▶ **Выбранный отрывок**:
• • • • •

Глава первая
Толстые и Волконские
Граф Николай Ильич Толстой, отец Льва, был хорош собой и очень гордился своим происхождением, шедшим от литовского рыцаря Индроса, который в XIV веке перешел в православную веру и поселился в Чернигове. Праправнук рыцаря Индроса получил от великого князя Василия Темного прозвище Толстый, или, как тогда говорили, Толстой, с ударением на последнем слоге. Прозвище стало родовой фамилией, которую прославил
Петр Андреевич Толстой, дослужившийся при Петре I до поста начальника Тайной канцелярии. Высокий пост вместе с богатыми поместьями Петр Андреевич получил за то, что сумел уговорить вернуться в Россию из Неаполя беглого царевича Алексея. На родине царевича вместо отцовского прощения ждали следствие, состоящее из допросов под пытками, тайный суд и тайная же казнь. Все это происходило при деятельном участии Петра Толстого. Императрица Екатерина, признательная Толстому за то, что он расчистил ей путь к трону, в день своей коронации 7 мая 1724 года даровала Петру Андреевичу графский титул.

• • • • •

▶ **Выдержки из записей**:
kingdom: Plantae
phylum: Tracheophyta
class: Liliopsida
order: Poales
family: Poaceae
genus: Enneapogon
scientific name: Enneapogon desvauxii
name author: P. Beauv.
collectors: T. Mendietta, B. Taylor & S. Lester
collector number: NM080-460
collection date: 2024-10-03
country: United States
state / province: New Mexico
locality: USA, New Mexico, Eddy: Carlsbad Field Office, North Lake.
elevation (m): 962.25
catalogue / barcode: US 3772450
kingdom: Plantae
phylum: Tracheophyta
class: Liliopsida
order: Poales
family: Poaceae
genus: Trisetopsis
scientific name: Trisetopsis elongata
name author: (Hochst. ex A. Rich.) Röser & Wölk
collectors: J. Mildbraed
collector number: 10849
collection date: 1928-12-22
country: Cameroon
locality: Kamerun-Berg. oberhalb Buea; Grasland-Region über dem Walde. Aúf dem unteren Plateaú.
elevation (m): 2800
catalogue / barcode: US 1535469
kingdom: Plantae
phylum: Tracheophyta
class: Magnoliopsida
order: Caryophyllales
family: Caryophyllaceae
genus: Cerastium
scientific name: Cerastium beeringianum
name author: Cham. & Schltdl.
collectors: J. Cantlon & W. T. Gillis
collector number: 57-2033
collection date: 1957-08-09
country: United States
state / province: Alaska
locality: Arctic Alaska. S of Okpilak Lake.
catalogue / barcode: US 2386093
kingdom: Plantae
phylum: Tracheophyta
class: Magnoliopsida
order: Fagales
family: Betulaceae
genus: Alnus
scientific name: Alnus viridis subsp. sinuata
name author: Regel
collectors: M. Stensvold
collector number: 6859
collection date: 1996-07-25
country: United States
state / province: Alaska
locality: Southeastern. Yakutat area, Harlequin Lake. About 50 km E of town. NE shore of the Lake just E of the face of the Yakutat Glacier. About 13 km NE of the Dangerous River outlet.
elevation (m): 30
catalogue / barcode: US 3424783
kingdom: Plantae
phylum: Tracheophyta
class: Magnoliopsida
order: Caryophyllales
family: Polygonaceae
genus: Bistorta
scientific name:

• • • • •

▶ **Задание 1**: Согласуются ли с отрывком о роде Толстых следующие утверждения? (a) Рыцарь Индрос поселился в Чернигове. (b) Прозвище Толстой дал самому рыцарю Индросу великий князь Василий Темный. (c) Графский титул Петру Андреевичу пожаловал Петр I. На каждое ответьте «да» или «нет» и приведите точную цитату из отрывка, которая это решает.
▶ **Задание 2**: Чем, согласно отрывку о роде Толстых, Петр Андреевич заслужил высокий пост и богатые поместья? Ответьте в одном–трех предложениях.
▶ **Задание 3**: Продолжите отрывок о роде Толстых с того места, где он обрывается.

▶ **Ответ 1**:
(a) Да: «перешел в православную веру и поселился в Чернигове».
(b) Нет: «Праправнук рыцаря Индроса получил от великого князя Василия Темного прозвище Толстый».
(c) Нет: «Императрица Екатерина, признательная Толстому за то, что он расчистил ей путь к трону, в день своей коронации 7 мая 1724 года даровала Петру Андреевичу графский титул».

▶ **Ответ 2**: Петр Андреевич получил высокий пост и богатые поместья за то, что сумел уговорить беглого царевича Алексея вернуться в Россию из Неаполя.

▶ **Ответ 3**:
Сменивший на престоле Екатерину Петр II, сын казненного царевича Алексея, отомстил за смерть отца, сослав Петра Толстого, недавно разменявшего девятый десяток, в Соловецкий монастырь, где тот и умер в 1729 году. Казалось, что звезда рода Толстых закатилась навсегда, но Бог миловал – в 1760 году императрица Елизавета Петровна возвратила графское достоинство, отобранное у Петра Андреевича Толстого, его внуку Андрею Ивановичу, прадеду Льва Николаевича.
«Про Андрея Ивановича, женившегося очень молодым на княжне Щетининой, я слыхал от тетушки такой рассказ, – вспоминал Лев Толстой. – Жена его по какому-то случаю без мужа должна была ехать на какой-то бал. Отъехав от дома, вероятно, в возке, из которого вынуто было сиденье, для того, чтобы крышка возка не повредила высокой прическе, молодая графиня, вероятно лет семнадцати, вспомнила дорогой, что она, уезжая, не простилась с мужем, и вернулась домой.
Когда она вошла в дом, она застала его в слезах. Он плакал о том, что жена перед отъездом не зашла к нему проститься».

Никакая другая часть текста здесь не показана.